当我已经离近湖边的时候,漫天的初冬还有的柳絮从头顶纷纷扬扬的飘到掌心,水花起了,扑通一声,竟然把我的眼镜给溅掉了,我蹲下身来,用手在地上四处摸索,这个时刻,有很多急急忙忙辨不身份的人走来走去。他们私下说,但声音很响,似乎有意让我听见。
“听说又有一个女子投湖了,该是第二个了吧,和去年的翎子一模一样,一个时候,是不是活见鬼了。”
话细碎的在略微充满水分的空气里浮动,润着我的耳边进去了。我找到眼镜再戴起来的时候,一切却异样平静,该发生的事和出场的人多么像谢幕的歌剧,结束了,就非常快的在黑色幕布拉开之后,消失一切。

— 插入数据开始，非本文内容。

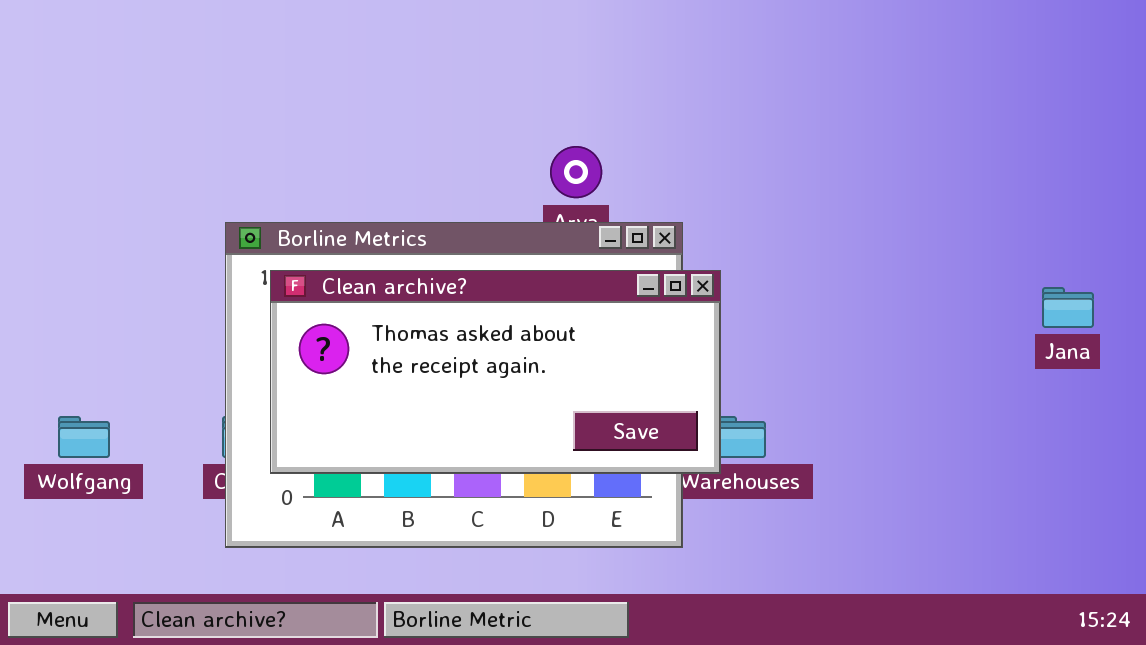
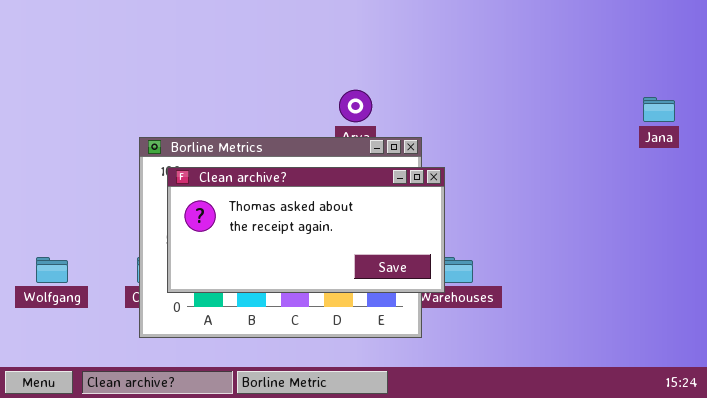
Jana: [1042,287,1094,328] -> [643,97,675,122], moved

我还是四处张望了一下,有些水迹,这断想我所碰到的不是聊斋故事,既然没了,我只好继续走,想去哪里,还是该去哪里。
1。大哥哥。
晚上该是上去夜课的时候,走到图书馆前面的林荫道上碰到了他。一个染着黄发戴着耳机背着跨肩包的学生,看上去很像大二的。
“请问一下,这里的北校门可不可以出去啊。”
他很礼貌的转过脸来微笑的看着我。
“不行呢,那么晚了学校不允许我们出去的。”这个他应该比我清楚,但我也不好劝说他的不是,他想做什么,这个时刻大抵与我无关,所以我很委婉的说道。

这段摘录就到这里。